Does a finer grid resolution just resolve more details, or do even new features emerge? Are the cloud patterns and wind field structures self-similar? Please use the 2D/3D ICON data for all three domains for solving this task.
The simulation produces two types of output: A 2D average of the entire domain with high temporal and spatial resolution, as well as a lower resolution 3D output that is stored less frequently, but contains the data stored at individual height levels. Please create visualizations to visually combine both outputs. Please use the 2D ICON data and the 3D lon/lat low resolution data, both for Domain 2. Focus thereby especially on CLW and CLI for 3D and CLWVI and CLIVI for 2D. The latter ones are vertically integrated data from CLW and CLI. Can the additional temporal resolution of the 2D output be used to gain more or the same information about the evolution of 3D cloud structures? What additional information can be gained through the 3D output (e.g., like multiple layers of clouds)? You may also use the additional variables available stored within the 2D ICON netCDF files.
Group C – Cloud Classification and Tracking
The primary goal of the HD(CP)² project is to simulate and study clouds and precipitation processes. A wide variety of clouds exist, which can be classified using Luke Howard's cloud classification scheme [3]. The overall goal of the tasks in this group is to detect and classify individual clouds, as well as to track and study their evolution over time.
Which properties characterize clouds besides their water content and geometrical dimensions? Can you create a visualization where all cloud properties are shown simultaneously?

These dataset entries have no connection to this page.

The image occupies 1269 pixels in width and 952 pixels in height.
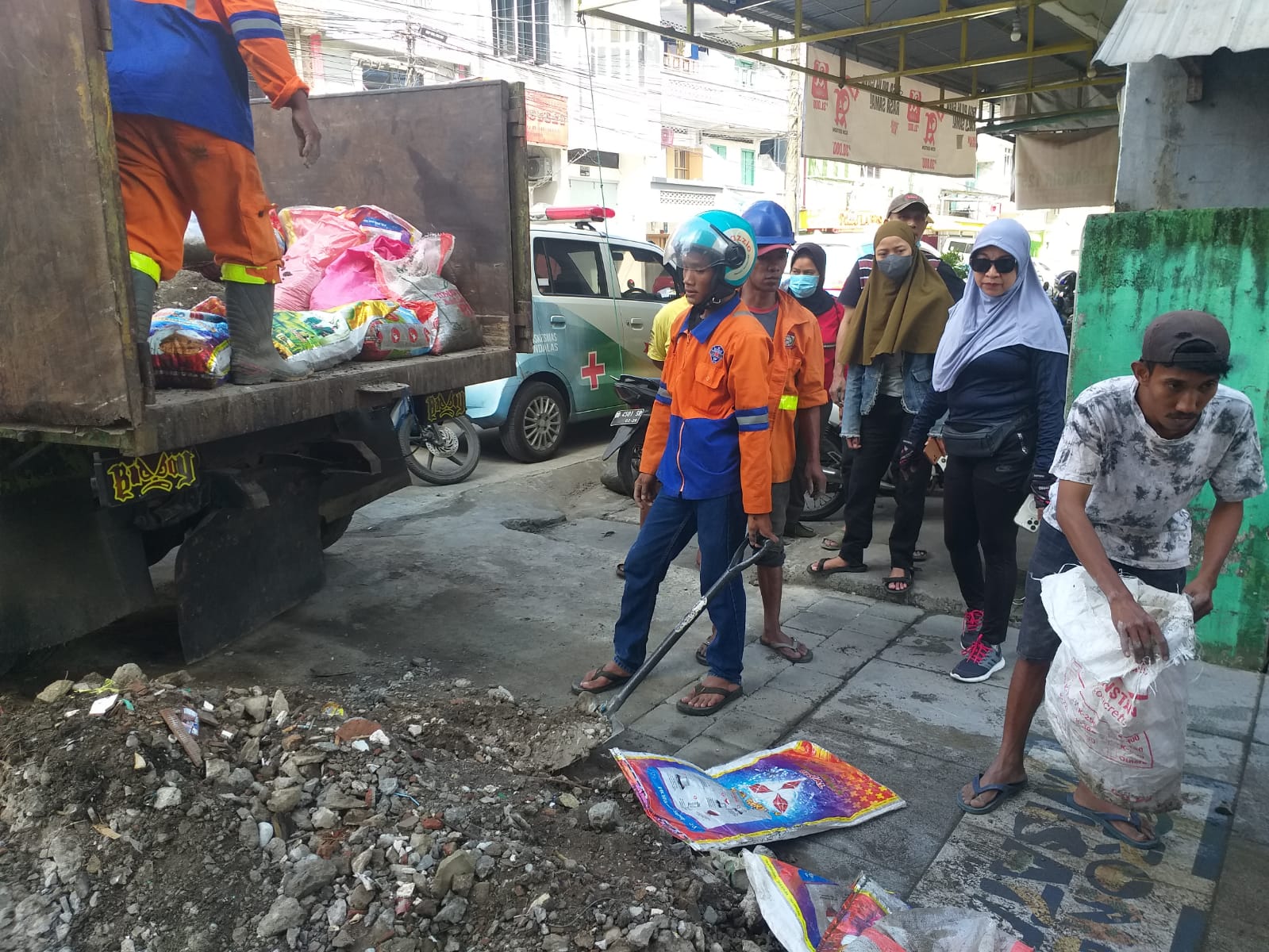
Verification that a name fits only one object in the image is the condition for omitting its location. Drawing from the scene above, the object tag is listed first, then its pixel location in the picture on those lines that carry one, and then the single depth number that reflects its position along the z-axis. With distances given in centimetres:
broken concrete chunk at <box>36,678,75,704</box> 258
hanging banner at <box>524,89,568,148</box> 2155
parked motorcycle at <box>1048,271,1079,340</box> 832
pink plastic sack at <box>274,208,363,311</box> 411
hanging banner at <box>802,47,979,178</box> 811
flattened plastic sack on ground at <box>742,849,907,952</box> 210
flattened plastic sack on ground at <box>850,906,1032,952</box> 203
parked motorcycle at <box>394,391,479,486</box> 677
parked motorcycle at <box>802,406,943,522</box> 584
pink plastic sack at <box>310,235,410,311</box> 415
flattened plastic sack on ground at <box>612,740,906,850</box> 249
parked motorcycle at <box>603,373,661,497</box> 579
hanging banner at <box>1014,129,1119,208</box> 995
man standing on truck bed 286
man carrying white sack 220
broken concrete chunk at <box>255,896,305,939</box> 203
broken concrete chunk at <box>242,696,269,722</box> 268
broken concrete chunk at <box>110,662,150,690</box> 272
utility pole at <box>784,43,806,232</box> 1556
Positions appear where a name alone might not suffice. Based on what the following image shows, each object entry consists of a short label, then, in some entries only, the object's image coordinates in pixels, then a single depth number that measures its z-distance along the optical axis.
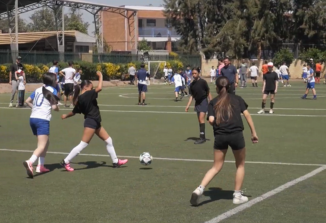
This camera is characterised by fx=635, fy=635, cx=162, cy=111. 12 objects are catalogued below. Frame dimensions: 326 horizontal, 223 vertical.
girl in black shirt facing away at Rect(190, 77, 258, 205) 8.09
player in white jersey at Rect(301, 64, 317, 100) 28.88
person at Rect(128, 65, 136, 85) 49.18
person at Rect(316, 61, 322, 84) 48.04
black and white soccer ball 11.00
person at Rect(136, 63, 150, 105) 26.41
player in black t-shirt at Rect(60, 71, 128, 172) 10.91
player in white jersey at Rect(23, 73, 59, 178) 10.49
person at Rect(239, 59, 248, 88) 43.38
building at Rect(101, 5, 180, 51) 83.88
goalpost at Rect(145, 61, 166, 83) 55.38
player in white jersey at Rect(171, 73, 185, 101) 29.33
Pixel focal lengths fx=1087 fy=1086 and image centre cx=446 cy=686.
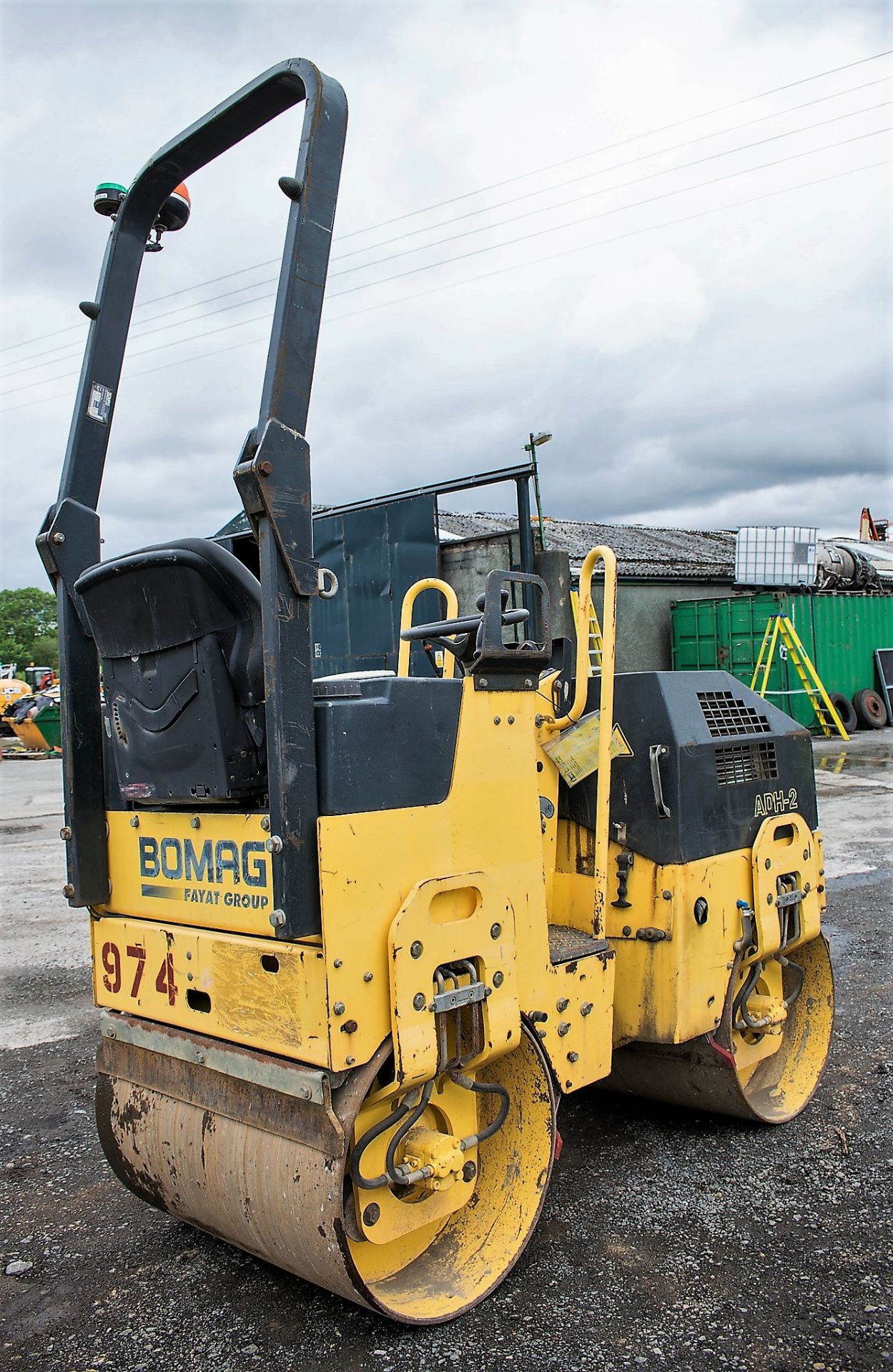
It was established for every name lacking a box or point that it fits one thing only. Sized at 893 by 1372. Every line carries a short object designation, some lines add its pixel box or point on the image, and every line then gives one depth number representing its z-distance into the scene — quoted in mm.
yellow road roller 2424
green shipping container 19484
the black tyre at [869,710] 20547
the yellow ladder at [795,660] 17766
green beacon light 3035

By combining different cloud properties it is possible to classify clouds in different categories. Is it possible to distinguish different cloud types/regimes by using their phase-space? Luke Howard established a cloud classification by "observing the sky" in the beginning of the 18th century. In which regard is his classification still valid, when confronting it with 3D high-resolution simulations?
Besides classifying clouds in individual time steps, the temporal evolution of the structures plays a crucial role. Propose suitable methods to visualize the temporal evolution of those cloud structures. What are good visual methods to communicate the temporal evolution of certain structures? Are there additional methods (temporal filtering or tracking), that can help to improve the understanding of the temporal evolution of those cloud structures? Can you make use of the higher temporal resolution in the 2D output?
If the cloud tracking was successful we can derive quantitative information about the lifetime and the evolution of cloud systems. Therefore, using the results of the the previous visualization tasks, create a quantitative visualization that displays the life and the evolution of three individual cloud systems of your choice.